Dataset content →
►

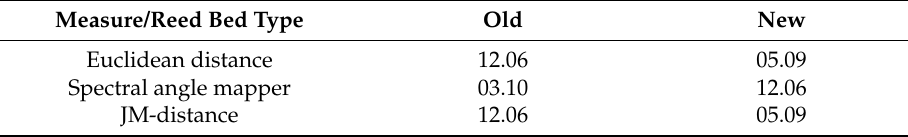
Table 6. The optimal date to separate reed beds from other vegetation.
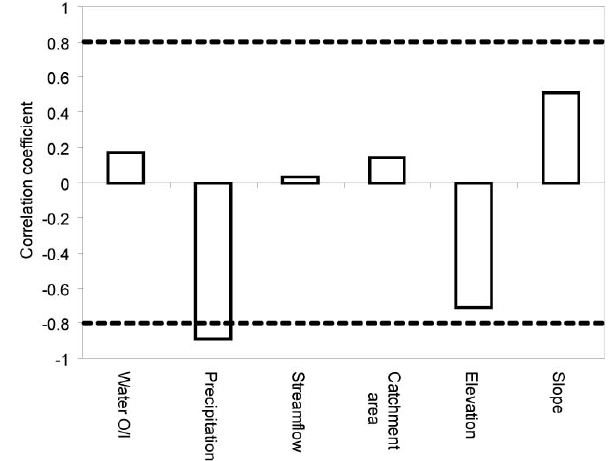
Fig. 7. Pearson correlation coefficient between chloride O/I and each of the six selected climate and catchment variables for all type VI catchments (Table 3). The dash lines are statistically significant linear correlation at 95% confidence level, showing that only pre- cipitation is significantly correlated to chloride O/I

◄
►

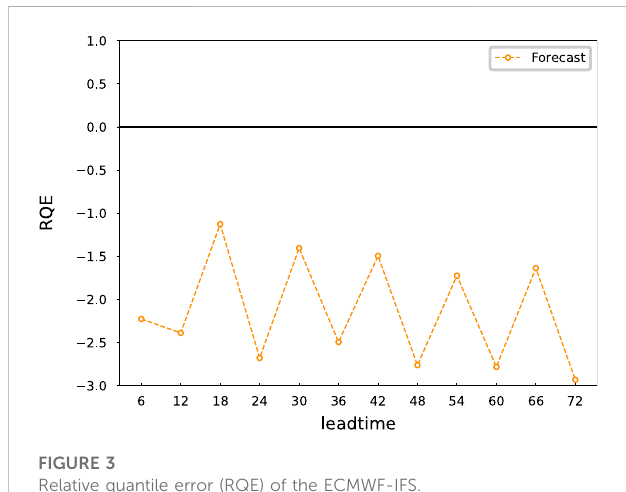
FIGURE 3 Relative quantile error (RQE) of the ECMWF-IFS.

◄

What to do →
Between and including the line above that contains "Table 6. The" and the line that contains "Fig. 7. Pearson", restate every line word for word. Pictures stay out.

Result of the exercise →
Table 6. The optimal date to separate reed beds from other vegetation.
Fig. 7. Pearson correlation coefficient between chloride O/I and each of the six selected climate and catchment variables for all type VI catchments (Table 3). The dash lines are statistically significant linear correlation at 95% confidence level, showing that only pre- cipitation is significantly correlated to chloride O/I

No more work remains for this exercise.